Je sais aussi que les soeurs qui m’enseignaient avaient eu l’occasion de faire de longues études, parfois jusqu’au doctorat, qui étaient demeurées inaccessibles à ma grand-mère, pourtant de la même génération. Je comprends que des femmes, dans une société profondément patriarcale, ont choisi de cesser d’exister comme objet sexuel et reproducteur, en quelque sorte, pour avoir des carrières, voyager et contribuer plus largement à leur société.

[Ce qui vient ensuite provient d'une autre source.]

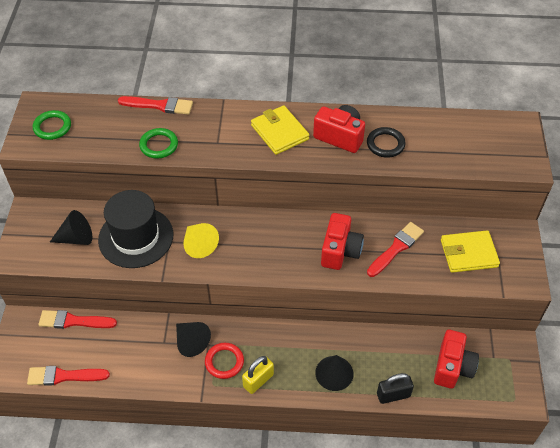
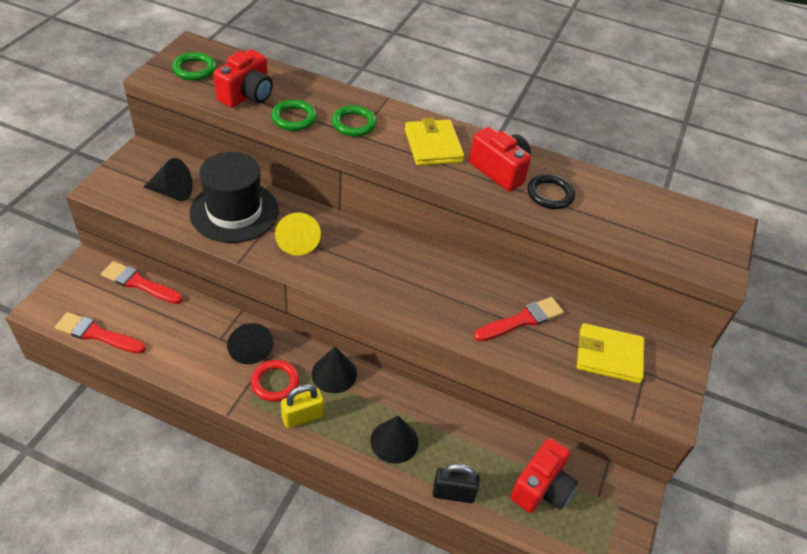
camera: 15 degrees right, 5 degrees down
(159, 105) = (316, 83): red brush -> none
(209, 134) = (354, 124): none -> green ring
(265, 338) = (334, 373): none -> black cone
(340, 251) = (453, 300): red camera -> red camera (247, 95)

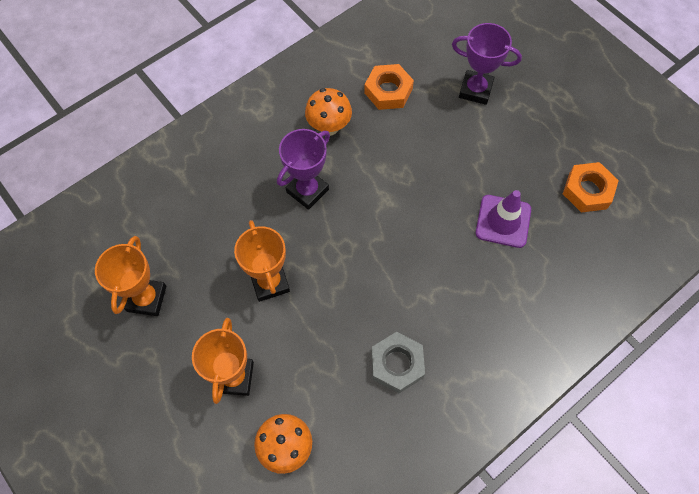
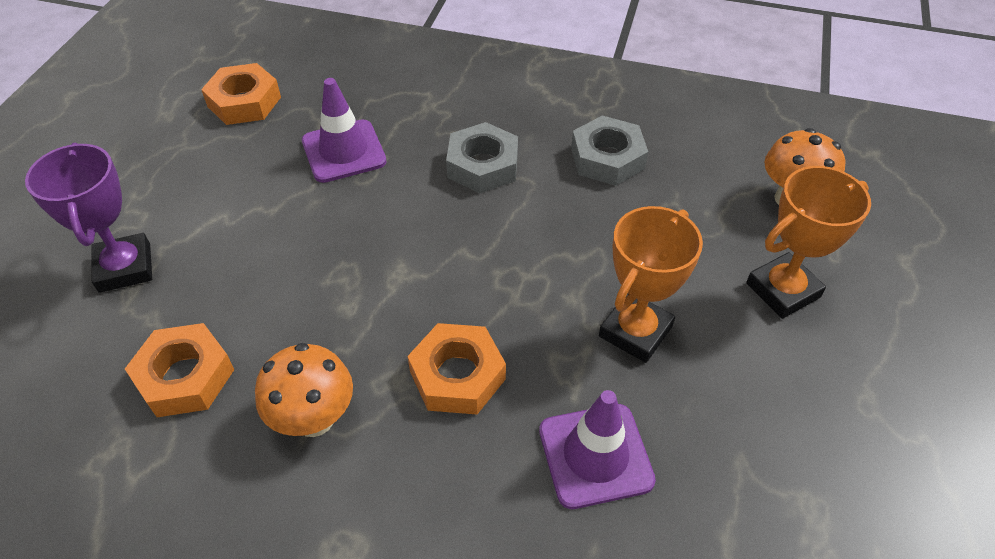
camera: 125 degrees left, 15 degrees down
(146, 298) = (813, 472): orange trophy -> none
(226, 219) = (595, 455): none -> purple traffic cone
(307, 191) = (457, 375): purple trophy -> orange nut
(440, 288) = (483, 165): none -> grey nut

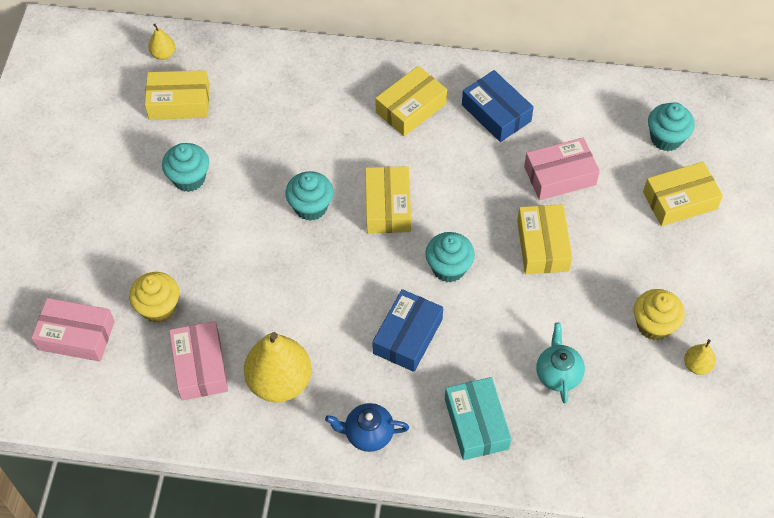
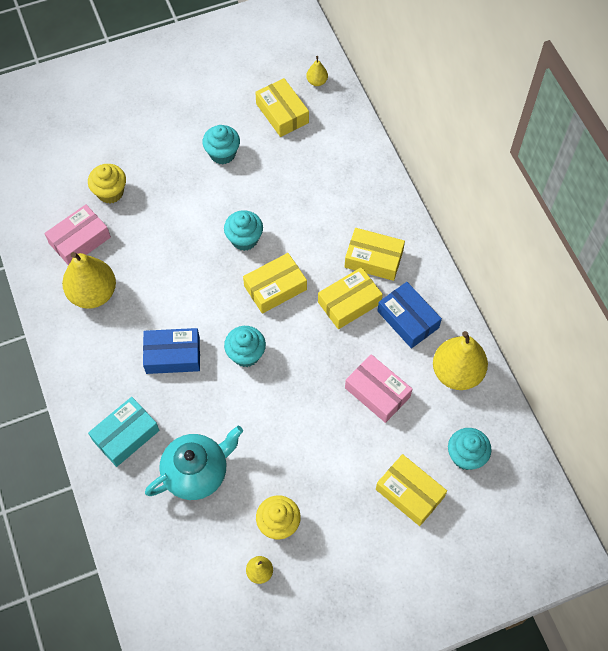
camera: 60 degrees right, 5 degrees up
(76, 335) = (64, 158): pink box -> none
(368, 434) = (81, 368): blue teapot -> none
(496, 113) = (408, 319): blue box -> blue box turned 60 degrees counterclockwise
(543, 245) = (304, 410): yellow box -> yellow box (349, 303)
(558, 374) = (197, 472): turquoise teapot -> turquoise teapot, size x1.63
(577, 103) = (457, 372): none -> yellow pear

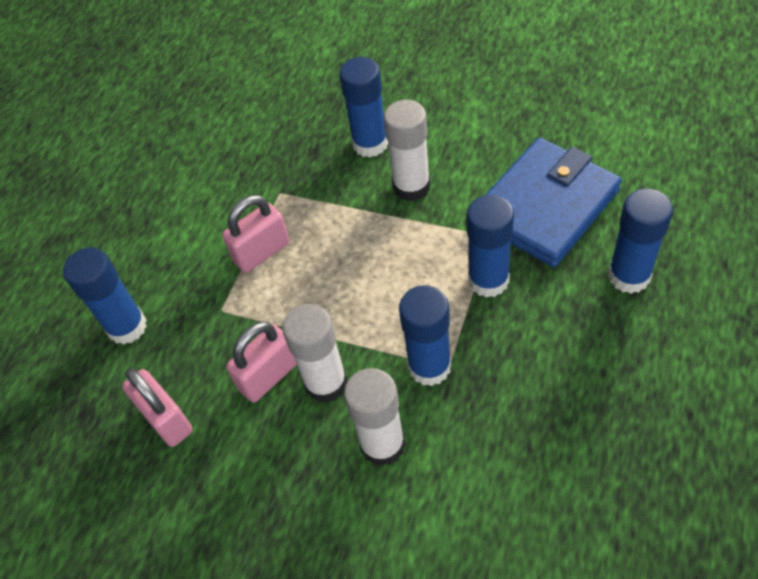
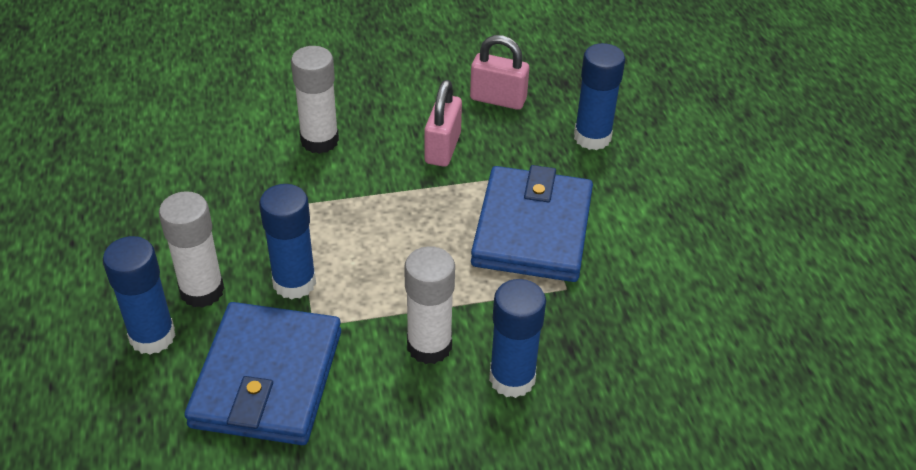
camera: 140 degrees right, 10 degrees down
(261, 252) = (532, 229): pink padlock -> blue wallet
(326, 383) = (392, 159): white glue stick -> white glue stick (202, 291)
(429, 366) = (312, 199): blue glue stick -> none

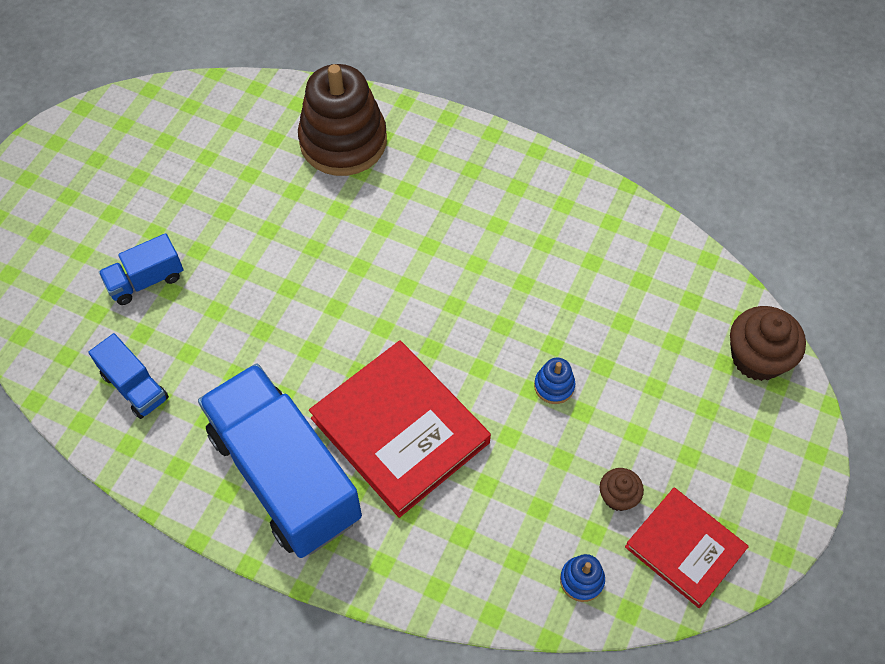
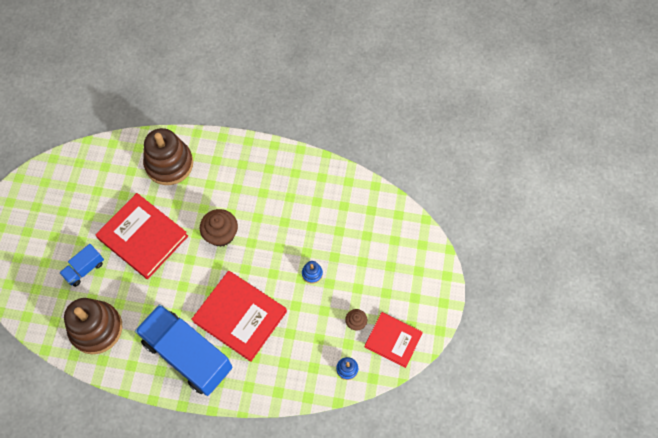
camera: 15 degrees left, 5 degrees up
(135, 386) = (96, 328): blue truck -> brown stacking toy
(263, 251) = (143, 237): none -> red book
(757, 357) = (409, 233): brown cupcake -> brown cupcake (221, 234)

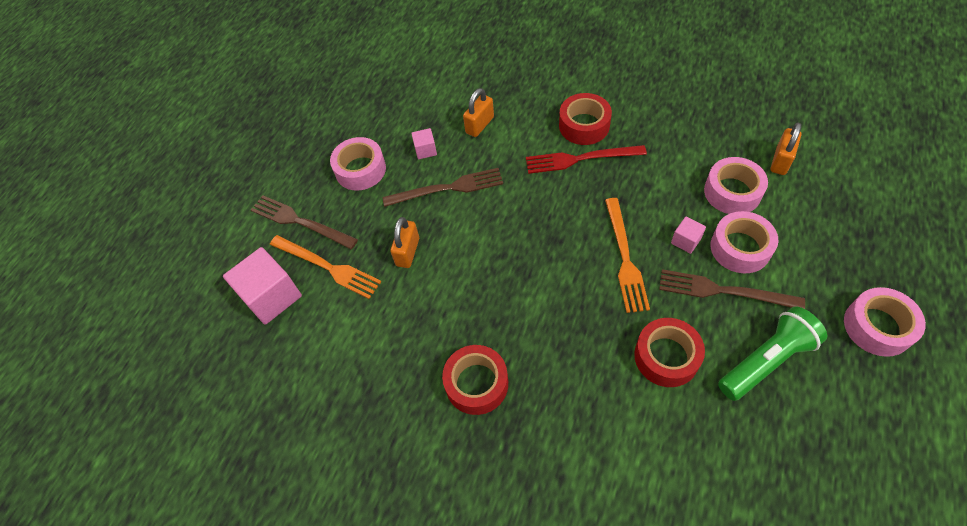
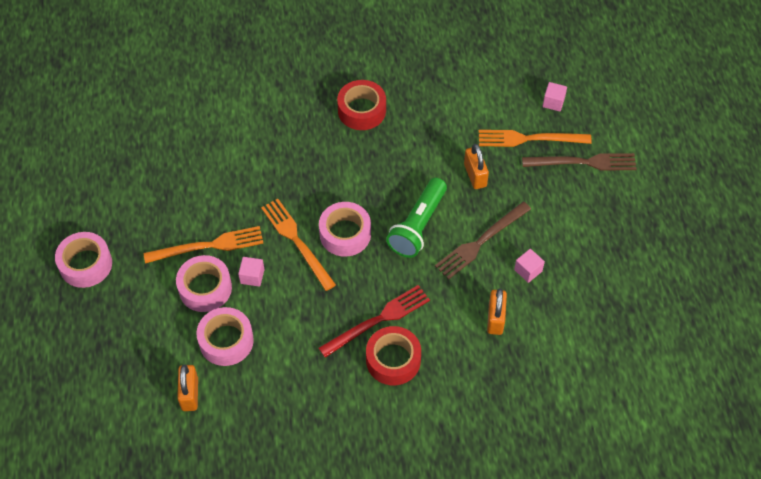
camera: 145 degrees right, 0 degrees up
(271, 296) = (553, 102): pink cube -> pink cube, size x0.49
(360, 170) = (572, 227): pink tape -> pink tape (345, 234)
(666, 357) = (236, 180): red tape -> none
(724, 291) = (208, 246): brown fork -> orange fork
(766, 361) = (163, 206): green flashlight -> green flashlight (418, 226)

Cela ne m’empêche pas de comprendre le rôle de l’Église dans la perpétuation de la violence coloniale dans les Amériques et l’Afrique, y compris la mise sur pied des pensionnats autochtones. Il y a quelques jours encore, le pape devait encore s’excuser pour la « doctrine de la découverte », une idéologie qui a légitimé la dépossession territoriale, et donc la « fondation » du Canada.

Et je sais encore que des mouvements politiques ancrés dans la théologie de la libération a nourri des soulèvements des classes populaires en Amérique latine et que les églises afro-américaines ont joué un rôle central dans la mobilisation pour les droits civiques. Et qu’il est tout à fait possible de créer des espaces de subversion et de réflexion critique porteuse au sein même des institutions religieuses.

Tout ça, on s’en rend compte lorsqu’on s’intéresse aux phénomènes religieux et spirituels dans toutes leurs complexités et en nuances. Et lorsqu’on ne sait pas faire d’analyse nuancée de son propre héritage religieux, on est aussi probablement très mal outillé pour avoir des conversations franches, tout aussi pleines de nuances, avec des croyants d’autres confessions qui cherchent aussi du sens dans leurs héritages complexes capables de beauté comme de violence, d’oppression comme de libération.

Les valeurs de solidarité et de partage sont promues par toutes les grandes religions, sous une forme ou sous une autre. Par exemple, la générosité envers les plus démunis est une valeur fondamentale dans l’Islam, une valeur particulièrement à l’oeuvre durant le ramadan, en ce moment même. Et si ce n’était pas de l’entraide, le peuple juif n’aurait pas pu traverser tous les millénaires de son histoire — ni même se libérer, avec Moïse, de l’esclavage en Égypte, ce qu’on célèbre, justement, lors de la Pâque juive, ces jours-ci. Et dans le reste du pays, les communautés anglo-protestantes construisent des filets sociaux les uns pour les autres, sans attendre nécessairement que l’État s’en mêle. C’est une autre manière de voir les institutions, certes, mais certainement pas une absence de solidarité.

Aller dire — par exemple, comme ça — que le catholicisme aurait une espèce de monopole de la valeur de la solidarité, alors que les trois religions du Livre partagent un moment particulièrement fort serait donc un geste d’une profonde insensibilité et inculture. Lorsqu’on est un chef d’État qui doit représenter et traiter équitablement tous ses citoyens, peu importe leur foi, présenter une religion comme « meilleure » sur un aspect ou un autre est une grave erreur politique. Lorsqu’on a fait une partie de sa carrière politique sur le concept de la laïcité a en plus, la déclaration devient tragicomique.

Mais surtout, peu importe le rôle de la personne qui le déclare, sur le fond, il y a un truc qui ne tourne pas rond dans cette hiérarchisation, parfois. On se dit que l’auteur d’une telle sortie aurait besoin d’un bon cours d’éthique et culture religieuse. Et que c’est probablement parce qu’il lui en manque qu’il a voulu l’abolir.